EXTRACT TO READ START

I remember one time, a sister encountered many difficulties and wanted to return to lay life. Thay could not help her and I saw he also suffered. During one Dharma talk, Thay said, “My child, Thay will be there for you for a thousand lifetimes.” “A thousand lifetimes” is just a customary way to speak about time. It means Thay is always present for you, now and forever. Thay has that insight and the ability to dwell in mindfulness, concentration, and insight. We are receiving the heritage of the Buddhas, the ancestral teachers, and of Thay. We are each in some aspect their continuation.
Finding Thay now
Now that Thay has passed away, where can we be in touch with Thay? The answer is–in every breath, in every step, in each one of us, right in the present moment and right in the midst of life. We should not think that Thay has entered nirvana and is somewhere else or that Thay will be born again in another form. Those thoughts are just conventional views. The view transmitted to us by Thay is that he is present right here, right now, in life, and in all of us. Thay has repeated it countless times for us to carve that insight into our hearts and bones. It is expressed in the poem Please Call Me By My True Names. Thay’s true name is also bird, ant, this person, that person, and the insight of inclusiveness. Thay is life, Thay is here, Thay is in all manifestations of suffering and happiness. He has never been born and has never died. If we are able to maintain that insight then we will always have Thay. Along with the Buddhas and ancestral teachers of countless generations, Thay will continue to lead us on the path of practice.

EXTRACT TO READ END

▸ TASK TO COMPLETE
Begin at the words "I remember one" and stop after "aspect their continuation.", copying the passage about Thay with "teaching session" substituted for "Dharma talk".

DATA START

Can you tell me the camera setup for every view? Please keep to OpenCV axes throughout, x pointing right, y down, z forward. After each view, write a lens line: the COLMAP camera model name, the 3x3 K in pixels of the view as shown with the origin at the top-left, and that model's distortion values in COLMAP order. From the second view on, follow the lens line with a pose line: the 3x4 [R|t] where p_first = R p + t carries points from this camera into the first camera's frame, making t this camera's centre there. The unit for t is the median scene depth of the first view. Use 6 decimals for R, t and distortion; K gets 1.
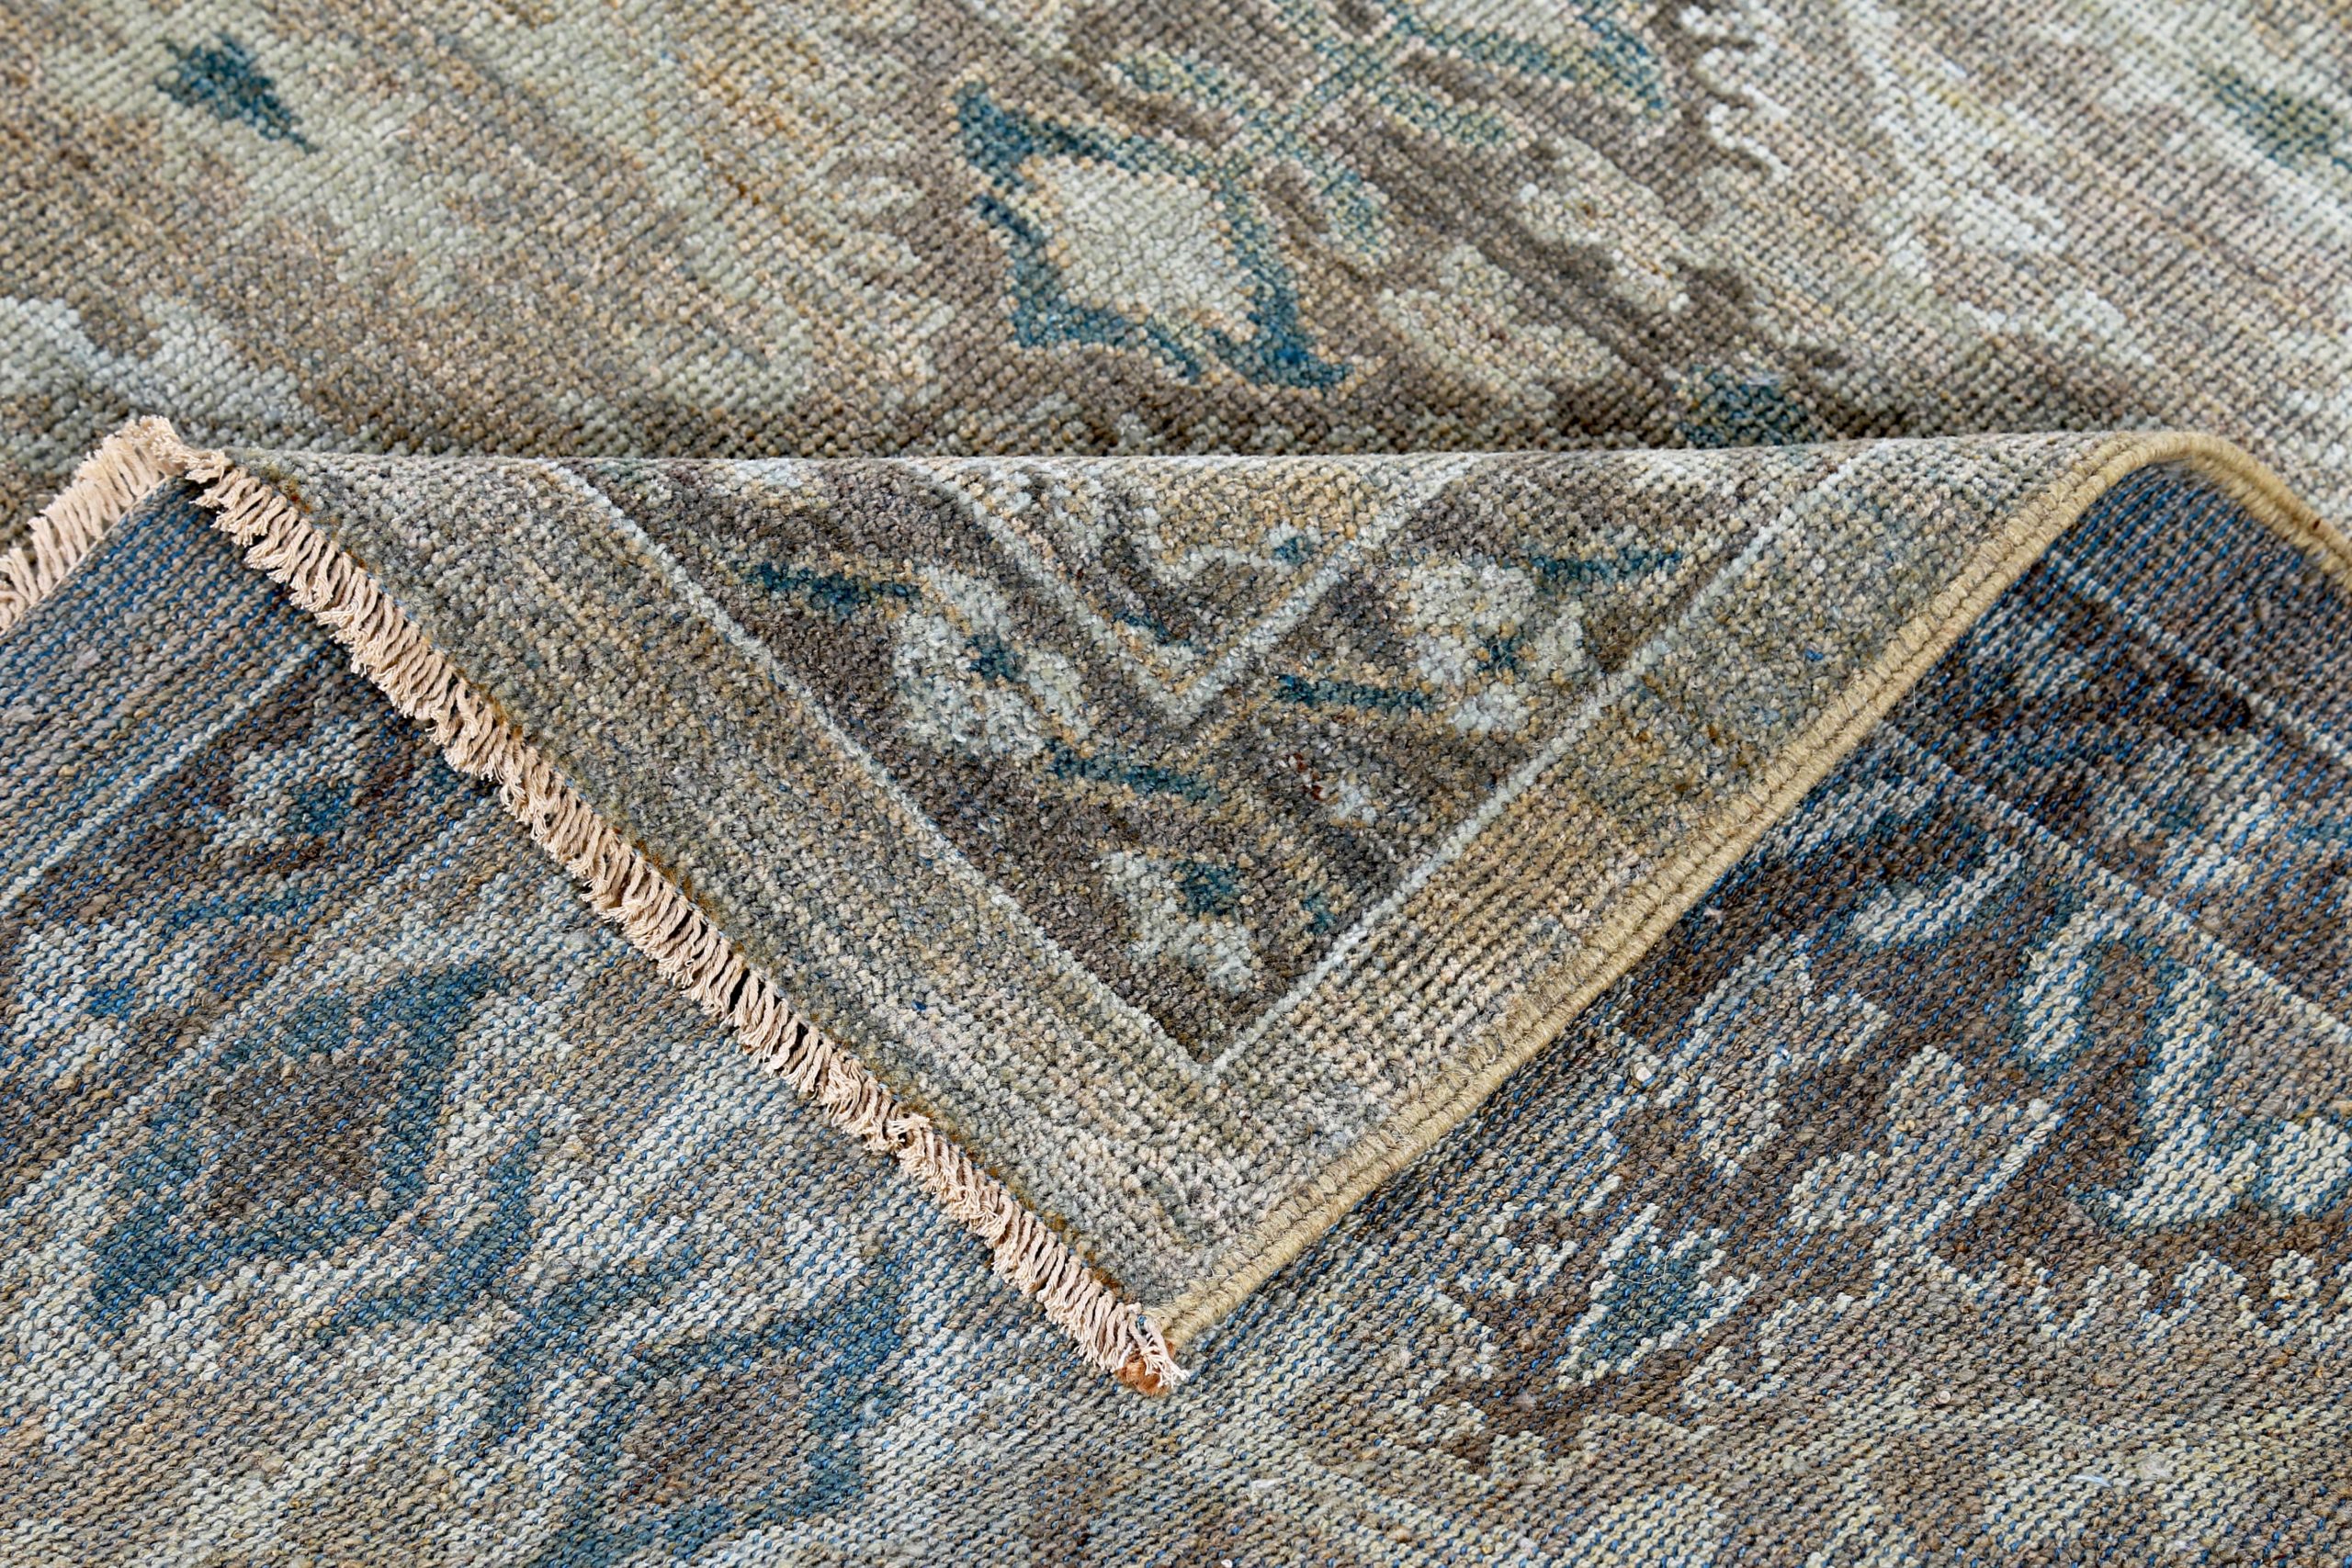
lens RADIAL K [[6364.3, 0, 1176.0], [0, 6364.3, 784.0], [0, 0, 1]] dist [0.588233, -0.743689]
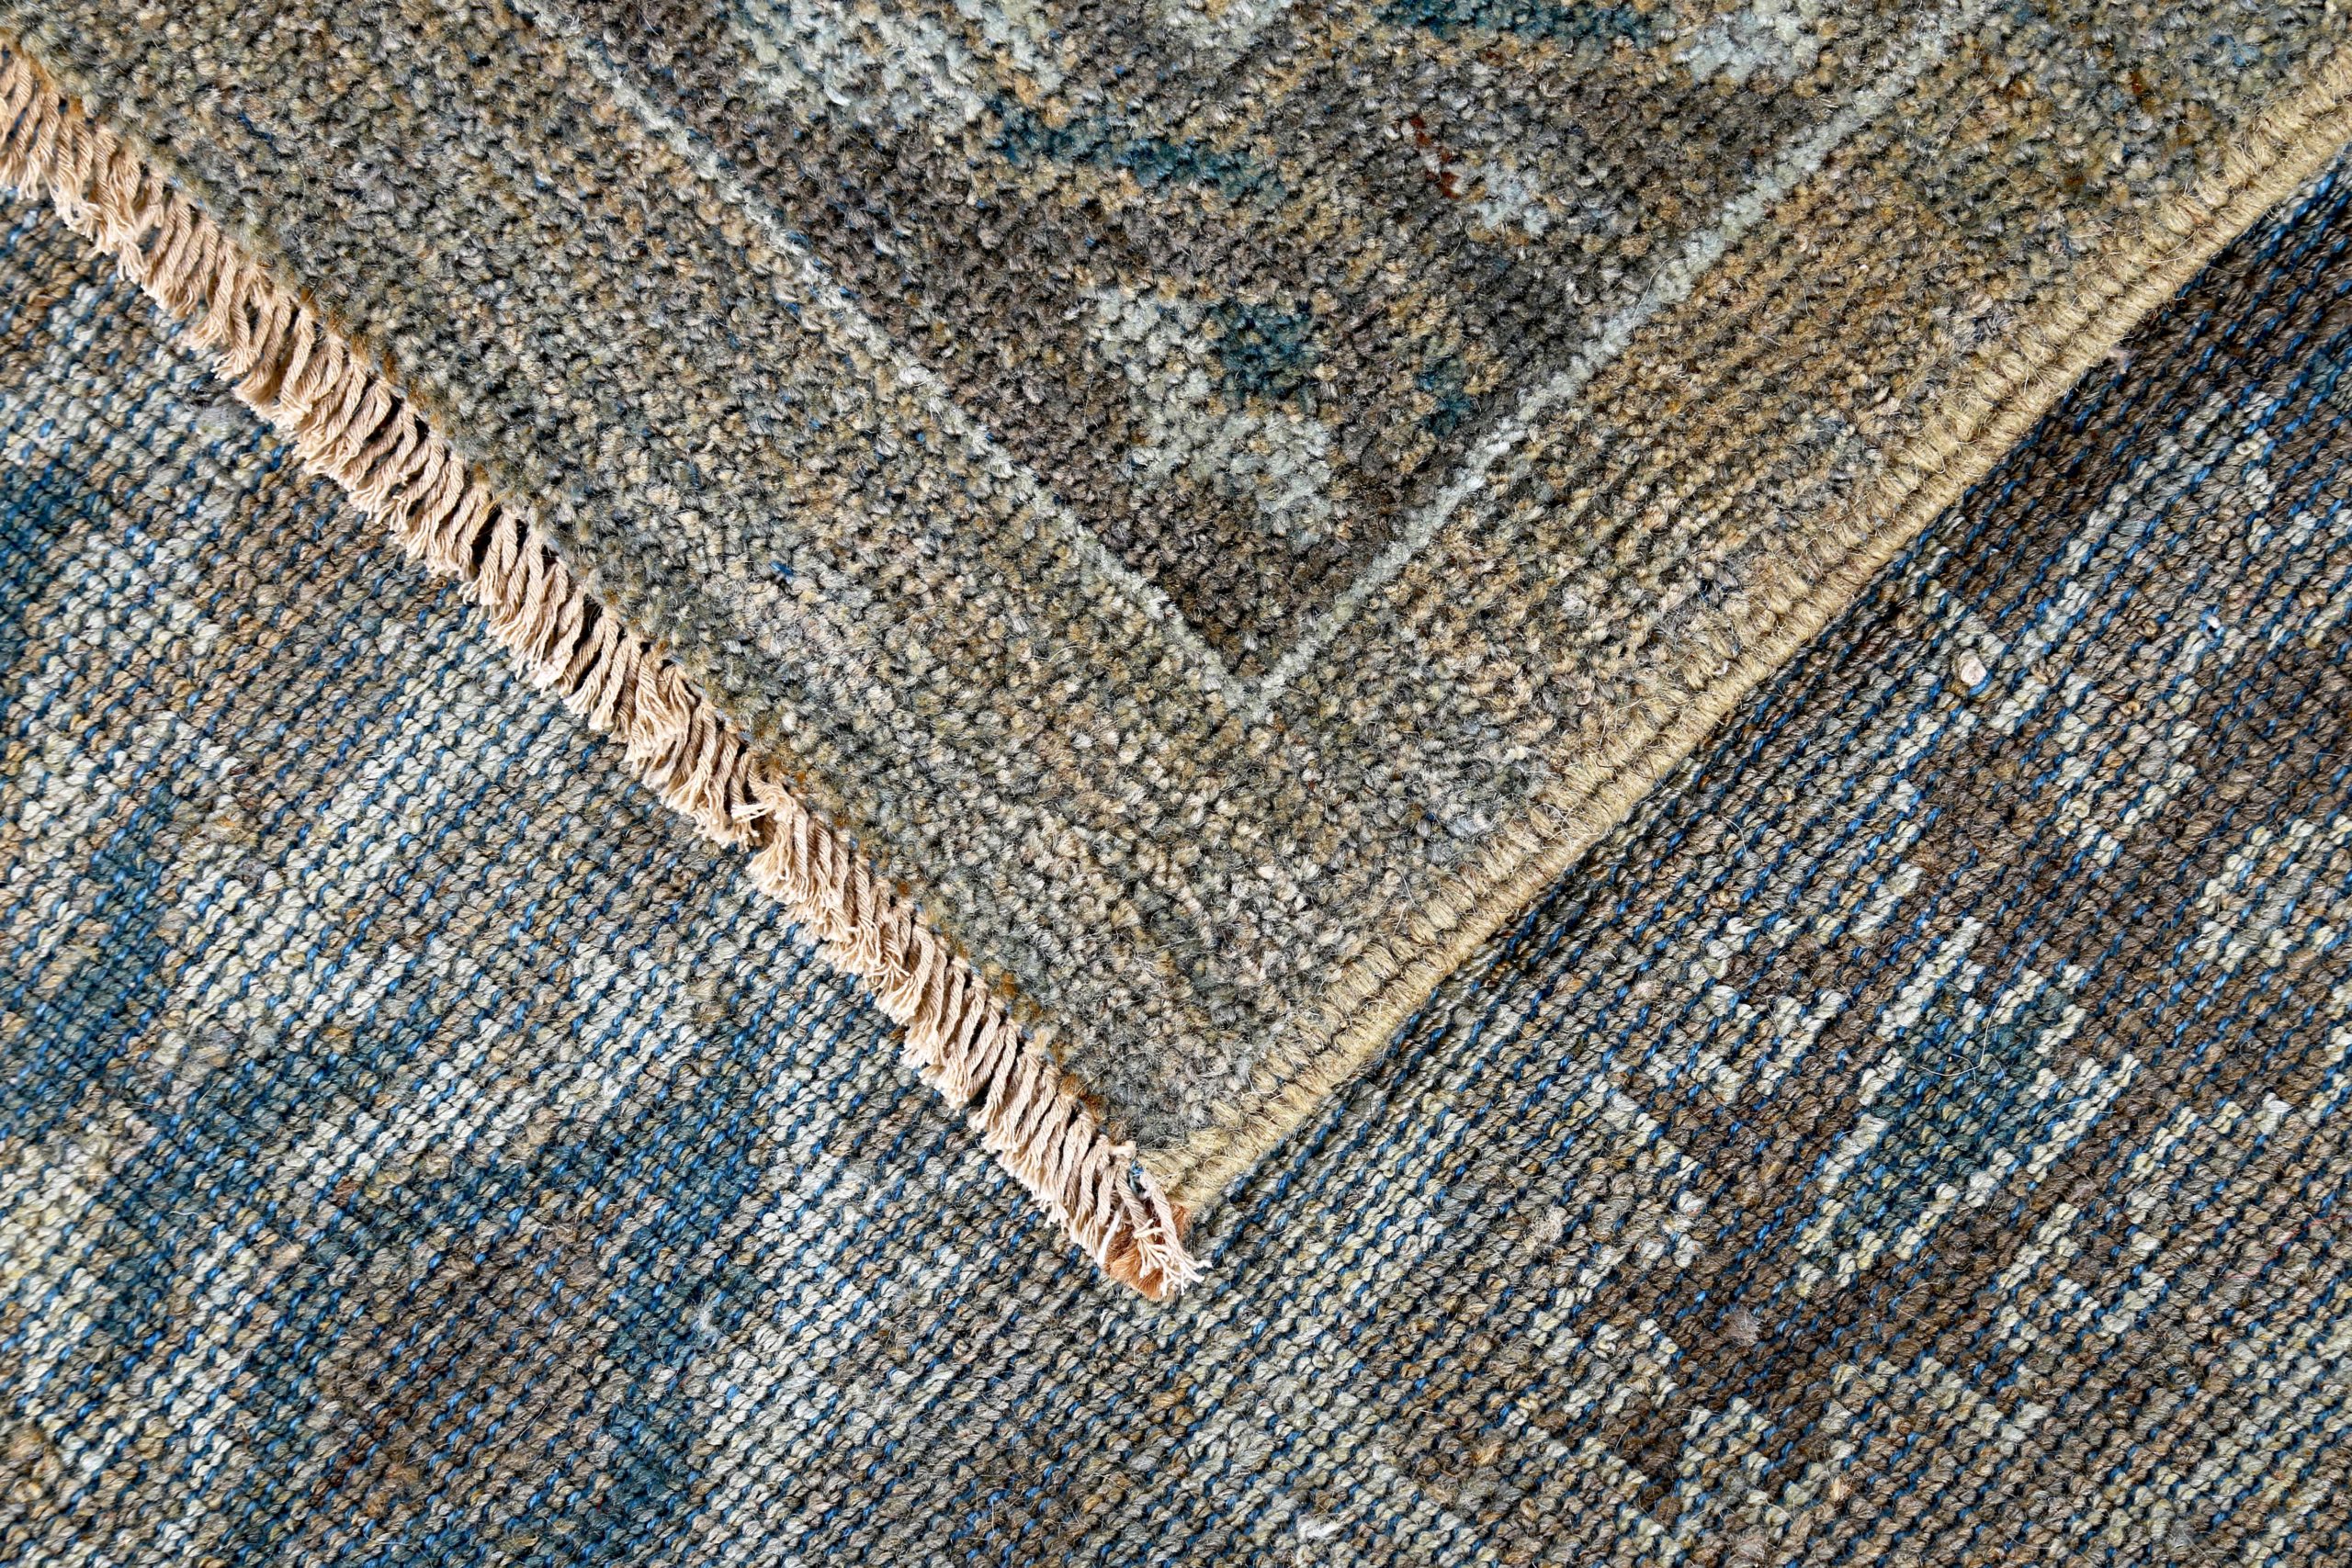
lens RADIAL K [[6232.7, 0, 1176.0], [0, 6232.7, 784.0], [0, 0, 1]] dist [0.444453, 0.579162]
pose [[0.998505, 0.019877, -0.050918, 0.028396], [0.012012, 0.828967, 0.559169, -0.284664], [0.053324, -0.558945, 0.827489, 0.501836]]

DATA END

▸ REPLY TO THE EXERCISE
I remember one time, a sister encountered many difficulties and wanted to return to lay life. Thay could not help her and I saw he also suffered. During one teaching session, Thay said, “My child, Thay will be there for you for a thousand lifetimes.” “A thousand lifetimes” is just a customary way to speak about time. It means Thay is always present for you, now and forever. Thay has that insight and the ability to dwell in mindfulness, concentration, and insight. We are receiving the heritage of the Buddhas, the ancestral teachers, and of Thay. We are each in some aspect their continuation.